Beirut. La rabbia degli iraniani non si placa. Ieri per il terzo giorno le principali città sono state investite da proteste e disordini, con blocchi stradali, e banche e uffici statali dati alle fiamme. Le autorità hanno chiuso Internet per impedire che i manifestanti si coordinassero. Le manifestazioni iniziate venerdì sono proseguite a Shiraz, Sirjan, Mashhad, Ahvaz, Gachsaran e Bandar Abbas. Sono le proteste più grandi e violente che il Paese abbia visto dalla fine del 2017.
I manifestanti hanno cercato di tenere a bada le forze di sicurezza bruciando cassonetti e pneumatici nelle strade. «Siamo disoccupati. Non abbiamo futuro», urlavano gli studenti nella città di Tabriz. «Morte al dittatore», cantavano altri. Il numero di chi è sceso in strada da venerdì è circa 88mila in 100 città, mentre mille persone sono state arrestate. Oltre 150 banche e altri negozi sono stati incendiati o saccheggiati. E a Kermanshah alcuni «uomini armati» hanno preso di mira una stazione di polizia e hanno ucciso un ufficiale. Notizie non confermate parlano di 14 vittime in tutto il Paese. Alcuni negozi nel bazar di Teheran sono stati chiusi. Ma i disordini peggiori sono stati segnalati nella città di Sirjan, dove venerdì almeno una persona è stata uccisa durante le proteste.

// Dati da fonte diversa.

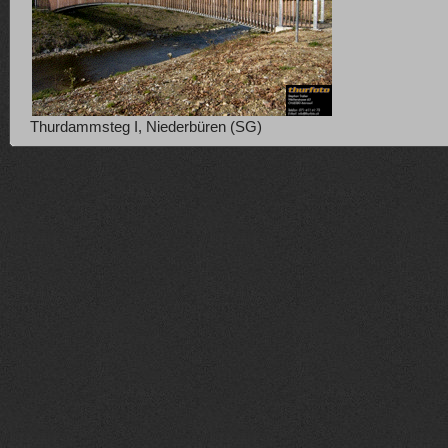
Thurdammsteg I, Niederbüren (SG)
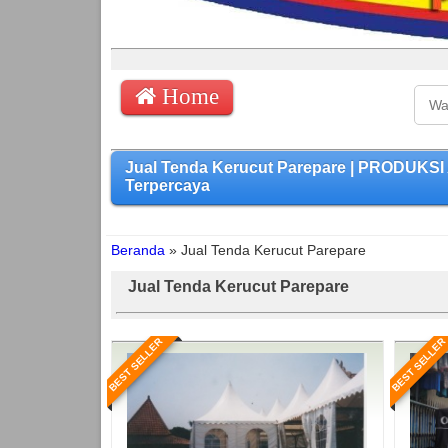
Home
Jual Tenda Kerucut Parepare | PRODUKSI
Terpercaya
Beranda
»
Jual Tenda Kerucut Parepare
Jual Tenda Kerucut Parepare
BEST SELLER
BEST SELLER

Ieri l'ayatollah Ali Khamenei, leader supremo, ha dichiarato che la decisione dell'aumento del prezzo della benzina si basa sul parere di esperti e deve essere attuata. Khamenei ha anche accusato gli oppositori della Repubblica islamica e i nemici stranieri di «sabotaggio». L'Ayatollah ha incolpato «teppisti» e controrivoluzionari delle violenze in diverse città. «La controrivoluzione e i nemici dell'Iran hanno sempre sostenuto il sabotaggio e le violazioni della sicurezza e continuano a farlo», ha tuonato. Le proteste violente «non risolveranno niente, ma porteranno solo insicurezza», ha sottolineato, accusando l'ex famiglia reale dei Pahlavi e i «criminali» Mojaheddin del Popolo, gruppo armato che si oppone alla Repubblica islamica, di avere «incoraggiato» gli incidenti. Il presidente Hassan Rohani si allinea sulle posizioni di Khamenei e afferma che gli iraniani «hanno il diritto di protestare ma qualsiasi azione che crei insicurezza non sarà tollerata».
Ma le affermazioni dei leader hanno avuto l'effetto opposto, la protesta è esplosa ancora più forte. Il governo ha avvertito che ci sarà una risposta più dura se le azioni «illegali» continueranno. E la televisione statale iraniana ha accusato i «media ostili» di aver tentato di esagerare la portata dei disordini. Nel frattempo le autorità hanno bloccato Internet in tutto l'Iran nel tentativo di soffocare le proteste in circa due dozzine di città. I disordini sono un indubbio vantaggio per gli Stati Uniti. Washington ha cercato di infliggere un duro colpo all'economia del Paese dopo che il presidente Trump ha ritirato unilateralmente l'America dall'accordo nucleare del 2015. Il Segretario di Stato americano Mike Pompeo ha espresso infatti sostegno per le proteste. «Gli Stati Uniti sono con te», ha scritto su Twitter. Ma c'è anche chi lavora per la pace.
Dopo le frizioni nel Golfo Persico, diversi leader politici stanno cercando di spingere gli Stati Uniti e l'Iran verso un possibile nuovo accordo nucleare. Ma nessuna delle due parti sembra disposta a fare il primo passo.